Conclusie: Jesaja voorspelt dat Christus de ongerechtigheden van alle onderdanen van het Joodse volk aan het kruis zal dragen, evenals de ongerechtigheden van de vele heidense koningen met hun volken. Met andere woorden: Christus heeft de ongerechtigheden van alle Joden en van alle heidenen gedragen. Hiermee zegt God hetzelfde via Jesaja als Hij rechtstreeks tegen Abraham zei in Genesis 22: in uw Nageslacht (Christus) zullen alle volken van de aarde gezegend worden. Alleen blijkt hier, dat deze zegen tot stand zou komen door middel van het lijden en sterven van Christus. Christus is voor de zonden van alle Joden en alle heidenen gestorven aan het kruis en is zo alle Joden en alle heidenen tot een zegen geworden.

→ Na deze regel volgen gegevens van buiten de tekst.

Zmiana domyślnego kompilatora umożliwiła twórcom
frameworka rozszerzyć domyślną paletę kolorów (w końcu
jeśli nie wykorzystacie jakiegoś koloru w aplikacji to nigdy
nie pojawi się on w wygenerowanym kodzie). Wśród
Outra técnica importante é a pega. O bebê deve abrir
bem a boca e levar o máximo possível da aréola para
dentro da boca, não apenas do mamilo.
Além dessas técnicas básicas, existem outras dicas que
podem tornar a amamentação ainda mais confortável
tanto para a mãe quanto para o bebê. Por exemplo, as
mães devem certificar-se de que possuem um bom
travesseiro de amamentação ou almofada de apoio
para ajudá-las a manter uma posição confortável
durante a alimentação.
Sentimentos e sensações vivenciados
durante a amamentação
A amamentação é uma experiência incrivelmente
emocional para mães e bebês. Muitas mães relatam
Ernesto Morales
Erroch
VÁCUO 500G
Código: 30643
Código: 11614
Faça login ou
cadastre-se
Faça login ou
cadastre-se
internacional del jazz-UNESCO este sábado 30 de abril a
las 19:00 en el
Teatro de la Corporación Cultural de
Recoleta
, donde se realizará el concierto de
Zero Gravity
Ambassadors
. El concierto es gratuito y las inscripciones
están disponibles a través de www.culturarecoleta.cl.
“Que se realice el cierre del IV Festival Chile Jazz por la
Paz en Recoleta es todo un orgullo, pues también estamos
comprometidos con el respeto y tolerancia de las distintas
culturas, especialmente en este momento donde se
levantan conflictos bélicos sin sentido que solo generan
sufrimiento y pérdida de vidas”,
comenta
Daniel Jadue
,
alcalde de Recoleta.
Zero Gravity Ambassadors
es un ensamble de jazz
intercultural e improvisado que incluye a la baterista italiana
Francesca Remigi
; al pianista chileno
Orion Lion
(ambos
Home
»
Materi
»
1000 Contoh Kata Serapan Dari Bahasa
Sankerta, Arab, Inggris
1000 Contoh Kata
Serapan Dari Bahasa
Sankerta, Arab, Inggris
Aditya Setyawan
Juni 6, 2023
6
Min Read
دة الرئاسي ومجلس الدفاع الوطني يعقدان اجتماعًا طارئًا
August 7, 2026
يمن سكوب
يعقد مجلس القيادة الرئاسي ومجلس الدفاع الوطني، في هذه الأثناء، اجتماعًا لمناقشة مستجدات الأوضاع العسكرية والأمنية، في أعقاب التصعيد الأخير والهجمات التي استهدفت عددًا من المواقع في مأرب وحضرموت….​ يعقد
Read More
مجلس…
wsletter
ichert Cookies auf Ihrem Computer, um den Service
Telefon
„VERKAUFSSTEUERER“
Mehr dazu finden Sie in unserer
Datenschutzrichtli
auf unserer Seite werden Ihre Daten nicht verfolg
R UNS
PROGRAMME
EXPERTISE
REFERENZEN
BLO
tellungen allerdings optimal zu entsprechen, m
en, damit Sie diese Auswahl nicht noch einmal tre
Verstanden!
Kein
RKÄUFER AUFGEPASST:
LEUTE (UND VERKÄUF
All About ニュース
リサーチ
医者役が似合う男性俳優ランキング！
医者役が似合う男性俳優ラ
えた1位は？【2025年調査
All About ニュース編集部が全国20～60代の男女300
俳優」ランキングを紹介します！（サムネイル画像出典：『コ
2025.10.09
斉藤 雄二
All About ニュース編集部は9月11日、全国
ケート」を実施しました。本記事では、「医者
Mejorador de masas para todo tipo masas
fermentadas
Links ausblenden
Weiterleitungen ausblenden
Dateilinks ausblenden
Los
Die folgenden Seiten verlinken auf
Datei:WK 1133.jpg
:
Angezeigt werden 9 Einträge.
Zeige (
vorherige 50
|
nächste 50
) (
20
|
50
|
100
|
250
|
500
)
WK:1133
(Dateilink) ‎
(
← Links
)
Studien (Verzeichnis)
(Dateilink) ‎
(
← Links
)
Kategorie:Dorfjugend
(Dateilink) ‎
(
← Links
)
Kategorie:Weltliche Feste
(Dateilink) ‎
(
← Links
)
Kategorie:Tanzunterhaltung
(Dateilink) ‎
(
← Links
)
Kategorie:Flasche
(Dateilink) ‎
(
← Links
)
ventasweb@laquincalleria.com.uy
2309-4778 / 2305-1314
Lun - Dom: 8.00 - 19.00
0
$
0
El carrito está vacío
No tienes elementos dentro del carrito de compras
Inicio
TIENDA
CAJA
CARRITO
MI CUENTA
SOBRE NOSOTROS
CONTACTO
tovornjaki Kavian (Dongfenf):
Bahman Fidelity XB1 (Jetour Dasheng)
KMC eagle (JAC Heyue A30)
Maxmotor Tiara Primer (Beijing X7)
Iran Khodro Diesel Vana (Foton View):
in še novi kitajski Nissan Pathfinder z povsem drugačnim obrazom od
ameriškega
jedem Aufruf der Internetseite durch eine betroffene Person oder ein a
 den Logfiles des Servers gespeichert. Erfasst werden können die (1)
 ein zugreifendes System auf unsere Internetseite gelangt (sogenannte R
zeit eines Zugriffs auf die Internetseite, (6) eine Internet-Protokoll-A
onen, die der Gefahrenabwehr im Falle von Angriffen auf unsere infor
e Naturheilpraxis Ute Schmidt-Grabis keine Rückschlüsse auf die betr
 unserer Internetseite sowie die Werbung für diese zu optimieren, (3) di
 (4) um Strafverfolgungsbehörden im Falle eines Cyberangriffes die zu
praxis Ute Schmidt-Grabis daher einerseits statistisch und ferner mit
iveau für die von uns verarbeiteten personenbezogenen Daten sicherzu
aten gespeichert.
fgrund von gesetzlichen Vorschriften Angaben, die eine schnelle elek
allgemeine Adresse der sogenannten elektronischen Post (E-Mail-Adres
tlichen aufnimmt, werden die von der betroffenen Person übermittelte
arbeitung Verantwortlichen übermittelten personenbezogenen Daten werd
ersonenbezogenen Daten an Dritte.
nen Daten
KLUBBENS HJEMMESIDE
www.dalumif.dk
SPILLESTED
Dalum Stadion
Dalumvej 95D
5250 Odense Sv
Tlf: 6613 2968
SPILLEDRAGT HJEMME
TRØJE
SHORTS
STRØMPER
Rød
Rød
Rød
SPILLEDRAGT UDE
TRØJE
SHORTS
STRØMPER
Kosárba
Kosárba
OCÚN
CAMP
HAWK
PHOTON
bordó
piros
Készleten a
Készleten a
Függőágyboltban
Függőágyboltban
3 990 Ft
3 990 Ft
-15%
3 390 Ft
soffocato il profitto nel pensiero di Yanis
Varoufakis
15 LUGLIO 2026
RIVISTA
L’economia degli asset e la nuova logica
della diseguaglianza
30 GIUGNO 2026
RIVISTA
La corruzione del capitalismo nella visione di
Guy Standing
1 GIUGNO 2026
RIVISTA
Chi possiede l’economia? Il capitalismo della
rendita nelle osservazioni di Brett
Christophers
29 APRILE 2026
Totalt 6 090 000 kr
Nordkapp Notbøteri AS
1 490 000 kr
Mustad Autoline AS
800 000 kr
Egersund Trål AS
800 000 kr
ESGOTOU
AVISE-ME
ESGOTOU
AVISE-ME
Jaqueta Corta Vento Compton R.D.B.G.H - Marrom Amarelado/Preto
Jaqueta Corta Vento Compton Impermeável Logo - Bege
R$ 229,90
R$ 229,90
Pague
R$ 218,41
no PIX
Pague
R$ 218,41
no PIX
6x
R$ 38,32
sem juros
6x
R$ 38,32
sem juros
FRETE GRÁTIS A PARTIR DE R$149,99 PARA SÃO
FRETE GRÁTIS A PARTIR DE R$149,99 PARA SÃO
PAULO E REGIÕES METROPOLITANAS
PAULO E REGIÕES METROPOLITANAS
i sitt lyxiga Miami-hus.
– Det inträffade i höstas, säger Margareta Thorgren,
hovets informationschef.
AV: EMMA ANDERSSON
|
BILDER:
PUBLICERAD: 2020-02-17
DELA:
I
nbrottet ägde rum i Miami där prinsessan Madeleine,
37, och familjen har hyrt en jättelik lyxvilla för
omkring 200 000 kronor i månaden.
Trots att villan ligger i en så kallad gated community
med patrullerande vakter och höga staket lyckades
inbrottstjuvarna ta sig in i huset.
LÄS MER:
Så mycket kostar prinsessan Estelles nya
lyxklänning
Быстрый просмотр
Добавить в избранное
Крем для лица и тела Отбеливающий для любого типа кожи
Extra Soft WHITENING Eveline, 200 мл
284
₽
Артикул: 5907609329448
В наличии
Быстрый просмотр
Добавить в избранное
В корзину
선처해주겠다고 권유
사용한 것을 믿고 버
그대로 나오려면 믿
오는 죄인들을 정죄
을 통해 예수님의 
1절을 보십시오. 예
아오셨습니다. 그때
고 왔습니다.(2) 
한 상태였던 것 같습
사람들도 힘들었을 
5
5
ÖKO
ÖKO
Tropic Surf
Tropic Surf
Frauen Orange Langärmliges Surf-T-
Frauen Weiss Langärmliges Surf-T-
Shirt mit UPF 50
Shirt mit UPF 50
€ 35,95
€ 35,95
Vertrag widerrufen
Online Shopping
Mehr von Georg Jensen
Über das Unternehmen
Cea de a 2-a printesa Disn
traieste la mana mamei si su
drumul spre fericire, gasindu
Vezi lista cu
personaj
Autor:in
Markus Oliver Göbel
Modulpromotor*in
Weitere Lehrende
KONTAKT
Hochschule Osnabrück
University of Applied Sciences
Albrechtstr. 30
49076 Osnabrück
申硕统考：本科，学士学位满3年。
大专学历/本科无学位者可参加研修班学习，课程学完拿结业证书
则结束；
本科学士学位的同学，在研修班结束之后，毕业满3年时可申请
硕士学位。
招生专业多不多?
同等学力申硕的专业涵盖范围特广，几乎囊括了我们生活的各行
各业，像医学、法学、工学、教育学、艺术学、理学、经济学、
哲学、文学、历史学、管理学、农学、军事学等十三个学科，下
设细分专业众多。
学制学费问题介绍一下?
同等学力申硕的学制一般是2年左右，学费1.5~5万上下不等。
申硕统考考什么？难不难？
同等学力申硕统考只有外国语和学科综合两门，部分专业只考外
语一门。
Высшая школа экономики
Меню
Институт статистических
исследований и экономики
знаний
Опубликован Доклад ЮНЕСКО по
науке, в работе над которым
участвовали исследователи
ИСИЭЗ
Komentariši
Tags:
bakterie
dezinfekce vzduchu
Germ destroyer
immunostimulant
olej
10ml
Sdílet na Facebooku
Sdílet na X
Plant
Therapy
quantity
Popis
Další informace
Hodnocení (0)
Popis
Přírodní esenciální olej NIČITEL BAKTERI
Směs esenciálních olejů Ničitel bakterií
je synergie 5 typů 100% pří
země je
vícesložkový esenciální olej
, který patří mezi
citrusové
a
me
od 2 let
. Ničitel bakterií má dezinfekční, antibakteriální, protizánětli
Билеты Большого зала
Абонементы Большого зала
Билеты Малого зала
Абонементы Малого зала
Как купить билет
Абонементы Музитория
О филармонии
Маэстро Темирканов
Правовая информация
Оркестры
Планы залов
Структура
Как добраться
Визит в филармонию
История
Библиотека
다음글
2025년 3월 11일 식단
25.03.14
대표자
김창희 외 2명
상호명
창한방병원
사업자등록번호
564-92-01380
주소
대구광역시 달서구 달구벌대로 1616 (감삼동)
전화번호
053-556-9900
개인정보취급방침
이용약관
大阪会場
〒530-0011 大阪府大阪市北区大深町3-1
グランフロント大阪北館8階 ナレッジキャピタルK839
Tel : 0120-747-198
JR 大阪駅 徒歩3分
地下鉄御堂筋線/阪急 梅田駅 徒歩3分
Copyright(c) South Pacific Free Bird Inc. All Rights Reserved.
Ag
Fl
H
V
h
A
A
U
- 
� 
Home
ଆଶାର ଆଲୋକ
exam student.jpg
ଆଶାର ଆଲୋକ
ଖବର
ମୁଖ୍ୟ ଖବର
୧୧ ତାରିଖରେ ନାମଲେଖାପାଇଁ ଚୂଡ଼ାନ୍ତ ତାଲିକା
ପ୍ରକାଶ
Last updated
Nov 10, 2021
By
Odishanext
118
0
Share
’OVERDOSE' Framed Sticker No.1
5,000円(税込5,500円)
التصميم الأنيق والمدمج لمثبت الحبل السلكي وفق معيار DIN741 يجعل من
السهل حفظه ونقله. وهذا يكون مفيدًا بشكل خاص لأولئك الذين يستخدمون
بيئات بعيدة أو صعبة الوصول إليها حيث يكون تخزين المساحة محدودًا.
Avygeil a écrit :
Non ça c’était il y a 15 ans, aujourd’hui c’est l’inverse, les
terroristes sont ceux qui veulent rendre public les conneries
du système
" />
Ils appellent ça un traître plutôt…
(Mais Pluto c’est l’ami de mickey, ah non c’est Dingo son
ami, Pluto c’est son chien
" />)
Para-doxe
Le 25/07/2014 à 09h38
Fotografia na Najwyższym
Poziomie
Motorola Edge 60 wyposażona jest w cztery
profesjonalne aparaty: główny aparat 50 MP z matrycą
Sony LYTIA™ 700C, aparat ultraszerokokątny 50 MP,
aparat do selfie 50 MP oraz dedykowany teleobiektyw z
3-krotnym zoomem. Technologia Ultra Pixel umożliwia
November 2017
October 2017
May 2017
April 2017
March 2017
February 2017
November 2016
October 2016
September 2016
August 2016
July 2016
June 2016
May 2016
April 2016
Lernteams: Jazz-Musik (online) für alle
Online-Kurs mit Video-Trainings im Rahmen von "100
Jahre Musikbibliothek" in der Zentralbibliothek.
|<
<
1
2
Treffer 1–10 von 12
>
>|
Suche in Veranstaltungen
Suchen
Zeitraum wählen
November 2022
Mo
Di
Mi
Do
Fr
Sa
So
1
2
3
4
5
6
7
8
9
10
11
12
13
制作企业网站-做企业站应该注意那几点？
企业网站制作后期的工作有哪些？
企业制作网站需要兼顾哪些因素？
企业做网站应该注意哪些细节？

N.B. Let ook op het volgende!! Jesaja maakt hier een tegenstelling tussen weinig en veel. Eén volk, het Joodse volk, is weinig. En het tegengestelde van weinig is veel, namelijk de vele heidenvolken, en niet alle (want het tegengestelde van alle is niet één). Maar Jesaja bedoelt met veel tegelijkertijd wel alle, alle heidenvolken. Veel is dus het tegenovergestelde van één en is gelijk aan alle.
Ik vermoed dat Paulus hierop zinspeelt in Romeinen 5, waar hij ook een tegenstelling maakt tussen één (weinig) en veel en velen gelijkstelt aan allen:
Zoals dus door één overtreding (Adams ene overtreding) de veroordeling gekomen is over alle mensen tot verdoemenis, zo komt ook door één rechtvaardigheid (Christus’ ene rechtvaardigheid) de genade over alle mensen tot rechtvaardiging van het leven. Want zoals door de ongehoorzaamheid van de ene mens velen (alle mensen) als zondaars aangemerkt worden, zo zullen ook door de gehoorzaamheid van de Ene velen (alle mensen) als rechtvaardigen aangemerkt worden (Romeinen 5:18 en 19).